* **Exercise prompt**: Type out the whole listing again exactly, pictures omitted.

* **Records to process**:
+ + +
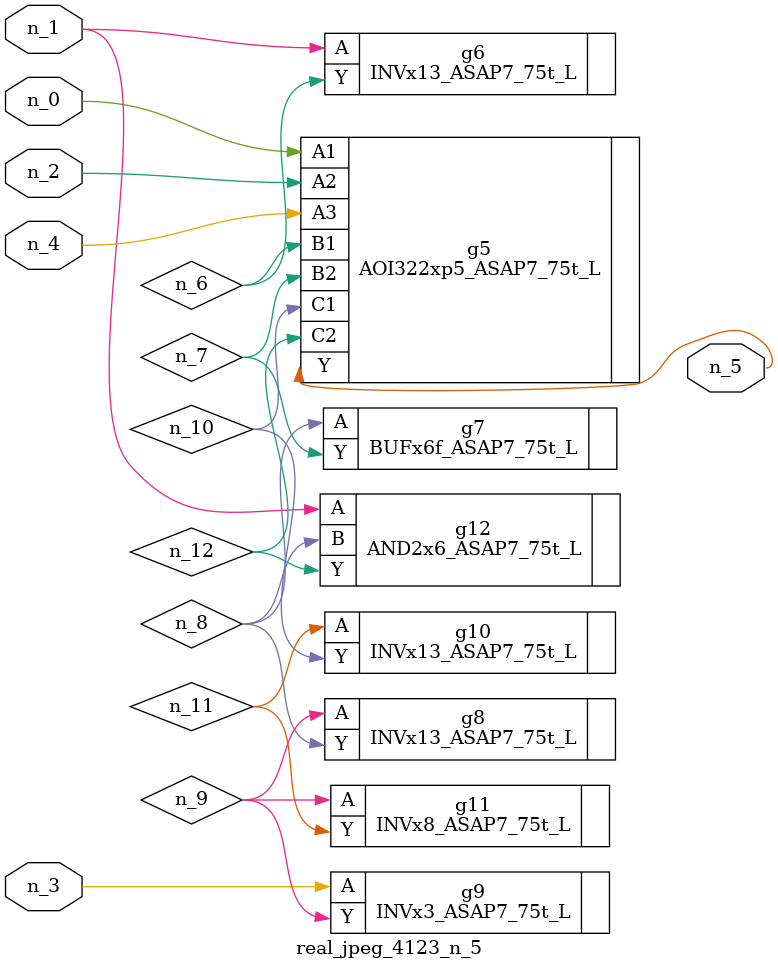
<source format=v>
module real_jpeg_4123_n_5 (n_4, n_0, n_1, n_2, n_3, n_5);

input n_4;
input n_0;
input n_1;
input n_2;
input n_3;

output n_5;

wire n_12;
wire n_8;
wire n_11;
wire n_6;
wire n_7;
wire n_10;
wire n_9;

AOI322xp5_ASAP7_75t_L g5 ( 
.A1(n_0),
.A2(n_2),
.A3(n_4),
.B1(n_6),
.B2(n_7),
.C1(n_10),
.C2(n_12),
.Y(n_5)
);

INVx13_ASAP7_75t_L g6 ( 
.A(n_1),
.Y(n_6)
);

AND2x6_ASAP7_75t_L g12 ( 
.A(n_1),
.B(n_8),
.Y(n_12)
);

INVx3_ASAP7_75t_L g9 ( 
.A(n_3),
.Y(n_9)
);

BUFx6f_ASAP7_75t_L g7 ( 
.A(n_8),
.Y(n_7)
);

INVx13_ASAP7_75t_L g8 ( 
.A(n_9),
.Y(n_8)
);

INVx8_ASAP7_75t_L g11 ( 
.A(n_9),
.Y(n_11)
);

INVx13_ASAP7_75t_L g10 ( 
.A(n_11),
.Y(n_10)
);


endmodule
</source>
+ + +
* **Reply**:
<source format=v>
module real_jpeg_4123_n_5 (n_4, n_0, n_1, n_2, n_3, n_5);

input n_4;
input n_0;
input n_1;
input n_2;
input n_3;

output n_5;

wire n_12;
wire n_8;
wire n_11;
wire n_6;
wire n_7;
wire n_10;
wire n_9;

AOI322xp5_ASAP7_75t_L g5 ( 
.A1(n_0),
.A2(n_2),
.A3(n_4),
.B1(n_6),
.B2(n_7),
.C1(n_10),
.C2(n_12),
.Y(n_5)
);

INVx13_ASAP7_75t_L g6 ( 
.A(n_1),
.Y(n_6)
);

AND2x6_ASAP7_75t_L g12 ( 
.A(n_1),
.B(n_8),
.Y(n_12)
);

INVx3_ASAP7_75t_L g9 ( 
.A(n_3),
.Y(n_9)
);

BUFx6f_ASAP7_75t_L g7 ( 
.A(n_8),
.Y(n_7)
);

INVx13_ASAP7_75t_L g8 ( 
.A(n_9),
.Y(n_8)
);

INVx8_ASAP7_75t_L g11 ( 
.A(n_9),
.Y(n_11)
);

INVx13_ASAP7_75t_L g10 ( 
.A(n_11),
.Y(n_10)
);


endmodule
</source>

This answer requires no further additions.